Negli anni Fidesz si è giustificato dicendo di voler arginare l’abuso di sussidi statali, ma ha dovuto fronteggiare l’opposizione a viso scoperto di Iványi Gábor, capo della Comunità evangelica ungherese, che aveva battezzato gli stessi figli di Orbán. Con una norma del 2011 il governo ha, nei fatti, ridotto l’accesso a programmi di finanziamento a trecento piccole comunità, tanto da sollevare le obiezioni della Corte europea dei diritti dell’uomo, che ha parlato di violazione della libertà religiosa.

Secondo le statistiche pubblicate nel Cia World Factbook, in Ungheria i cattolici rappresentano il 37,2 per cento della popolazione e Orbán non perde occasione di ricalcarne la sua affiliazione, come ha fatto partecipando alla 12esima riunione annuale dei legislatori cattolici tenutasi a Roma lo scorso 27 agosto.

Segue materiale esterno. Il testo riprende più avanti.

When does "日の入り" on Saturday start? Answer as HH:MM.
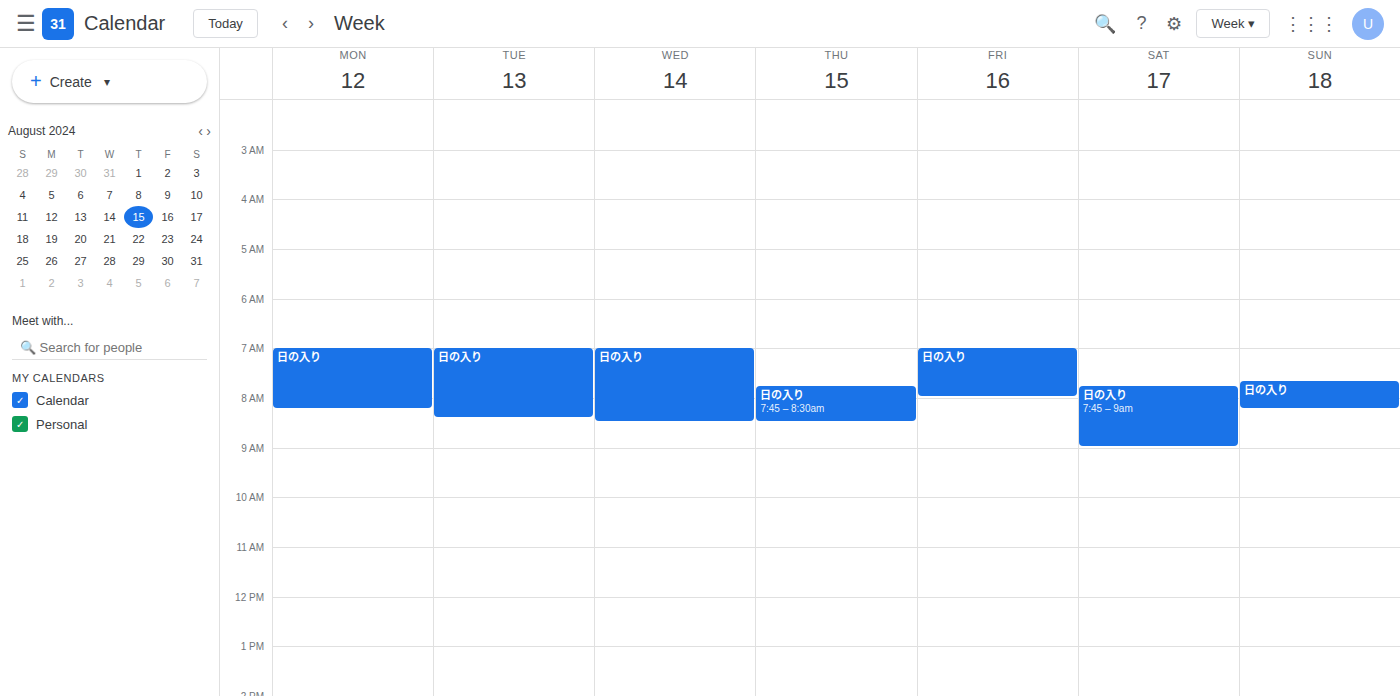
07:45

Con una visione diametralmente opposta del mondo, trovare punti in comune tra papa Francesco Viktor Orbán è arduo. Annunciando la sua visita al congresso eucaristico, Tv2 – l’emittente acquistata dall’ex produttore di Hollywood Andy Vaina che, nominato commissario dell’industria cinematografica ungherese, l’ha di fatto resa una tv di propaganda – ha voluto ricordare che, oltre al pontefice, quest’anno parteciperanno per la prima volta i leader della chiesa ortodossa.

Per ora, le due parti si ridimensionano a vicenda. Non resta che vedere se Budapest varrà bene una messa.